Gestellte Aufgabe 1 => Wie viele Schlachtfohlen werden laut dem Textauszug über Pferdefleisch auf Island pro Jahr produziert?
Gestellte Aufgabe 2 => Führen Sie den Textauszug über Pferdefleisch im Anschluss an seinen letzten Satz weiter.

Textauszug =>
#####
Eine vollständige Aufstellung aller Bestandteile können Sie unter dem folgenden Link einsehen:


Warum ist Pferdefleisch kein Massenprodukt?

Pferdehaltung im Offenstall Pferdehaltung im Offenstall
Foto: Schwanke

Pferde werden im allgemeinen nicht zum Schlachten produziert, sondern für andere Zwecke gehalten. Daher ist Pferdefleisch kein auf rationelle Erzeugung optimiertes Produkt. Die Haltungsbedingungen sind im Gegensatz zu Masttieren oft auch öffentlich einsehbar (z.B. auf Reiterhöfen).

Dort, wo Pferde zur Fleischerzeugung gehalten werden, geschieht dies meist unter extensiven Bedingungen. So werden beispielsweise auf Island in extensiver Weidehaltung pro Jahr ca. 10.000 Schlachtfohlen produziert. Argentinien erzeugt jährlich ca. 40.000 Tonnen Pferdefleisch, wobei die Tiere in weitläufigen Steppengebieten leben.
#####
Bereitgestellte Einträge =>
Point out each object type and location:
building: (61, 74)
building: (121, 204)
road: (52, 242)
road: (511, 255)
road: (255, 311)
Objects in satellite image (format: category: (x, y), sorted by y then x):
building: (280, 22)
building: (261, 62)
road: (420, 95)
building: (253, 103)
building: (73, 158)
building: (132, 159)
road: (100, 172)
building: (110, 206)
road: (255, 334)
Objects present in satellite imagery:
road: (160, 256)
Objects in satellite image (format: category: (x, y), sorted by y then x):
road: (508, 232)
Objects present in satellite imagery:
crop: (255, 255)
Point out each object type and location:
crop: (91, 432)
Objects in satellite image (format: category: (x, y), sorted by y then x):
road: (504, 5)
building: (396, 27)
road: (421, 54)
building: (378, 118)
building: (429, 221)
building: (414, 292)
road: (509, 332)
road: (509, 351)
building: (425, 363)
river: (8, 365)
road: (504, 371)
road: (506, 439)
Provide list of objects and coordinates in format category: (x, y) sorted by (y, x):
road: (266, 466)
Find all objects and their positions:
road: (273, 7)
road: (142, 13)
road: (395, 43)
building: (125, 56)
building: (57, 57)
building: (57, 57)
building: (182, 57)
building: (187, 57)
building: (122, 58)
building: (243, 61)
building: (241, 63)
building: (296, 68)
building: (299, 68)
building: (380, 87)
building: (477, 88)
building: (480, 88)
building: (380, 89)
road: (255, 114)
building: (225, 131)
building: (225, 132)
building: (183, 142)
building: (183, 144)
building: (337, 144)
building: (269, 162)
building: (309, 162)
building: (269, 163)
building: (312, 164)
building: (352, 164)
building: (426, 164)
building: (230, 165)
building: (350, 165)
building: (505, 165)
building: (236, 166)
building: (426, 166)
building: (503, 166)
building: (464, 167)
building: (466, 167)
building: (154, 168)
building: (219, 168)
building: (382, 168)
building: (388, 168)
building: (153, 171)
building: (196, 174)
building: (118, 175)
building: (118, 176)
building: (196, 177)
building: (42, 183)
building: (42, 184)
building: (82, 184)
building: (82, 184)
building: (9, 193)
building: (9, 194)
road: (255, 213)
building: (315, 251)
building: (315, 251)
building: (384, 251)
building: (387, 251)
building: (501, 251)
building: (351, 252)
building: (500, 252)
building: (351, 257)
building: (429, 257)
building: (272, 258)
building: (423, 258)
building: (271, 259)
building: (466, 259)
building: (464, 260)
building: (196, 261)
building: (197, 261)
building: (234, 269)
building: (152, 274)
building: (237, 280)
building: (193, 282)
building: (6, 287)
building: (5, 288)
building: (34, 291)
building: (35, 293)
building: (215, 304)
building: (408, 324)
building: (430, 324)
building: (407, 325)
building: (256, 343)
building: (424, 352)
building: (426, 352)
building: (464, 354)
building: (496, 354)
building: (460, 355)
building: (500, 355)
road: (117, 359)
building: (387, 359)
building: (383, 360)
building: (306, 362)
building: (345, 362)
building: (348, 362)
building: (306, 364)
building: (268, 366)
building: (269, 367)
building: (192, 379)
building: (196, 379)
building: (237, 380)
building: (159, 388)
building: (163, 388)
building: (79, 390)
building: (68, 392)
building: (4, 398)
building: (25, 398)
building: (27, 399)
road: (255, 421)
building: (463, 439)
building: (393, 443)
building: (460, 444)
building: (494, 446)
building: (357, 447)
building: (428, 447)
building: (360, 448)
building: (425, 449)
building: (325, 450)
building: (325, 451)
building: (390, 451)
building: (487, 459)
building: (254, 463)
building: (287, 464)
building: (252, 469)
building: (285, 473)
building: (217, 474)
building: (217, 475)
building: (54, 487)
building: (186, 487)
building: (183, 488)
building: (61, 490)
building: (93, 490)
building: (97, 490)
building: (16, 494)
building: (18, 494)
#####
Endergebnis 1 => Auf Island werden pro Jahr ca. 10.000 Schlachtfohlen produziert.

Endergebnis 2 =>
Pferde leben meist unter artgerechteren Bedingungen als andere Tiere. Es erfolgt eine gesunde, auf körperliche Leistungsfaehigkeit orientierte Fütterung.


Wie wird Pferdefleisch produziert?

'Das Schlachtpferd' - Plastik des Künstlers Andreas Tiedemann, Lübeck, 1996 'Das Schlachtpferd' - Plastik des Künstlers Andreas Tiedemann, Lübeck, 1996
Foto: Tiedemann

Vielleicht wissen nur wenige Menschen, daß Pferdefleisch zu den interessantesten Produkten der Fleischbranche gehört. So unterschiedlich wie seine Bedeutung in den verschiedenen Kulturkreisen, so wechselvoll ist auch seine Geschichte als Nahrungsmittel.

Gleichfalls sehr verschieden ist auch die Art und Weise, wie Pferdefleisch produziert wird. In Deutschland und zahlreichen anderen europäischen Ländern ist seine Bedeutung als Nahrungsmittel recht gering. Entsprechend niedrig sind die produzierten Mengen.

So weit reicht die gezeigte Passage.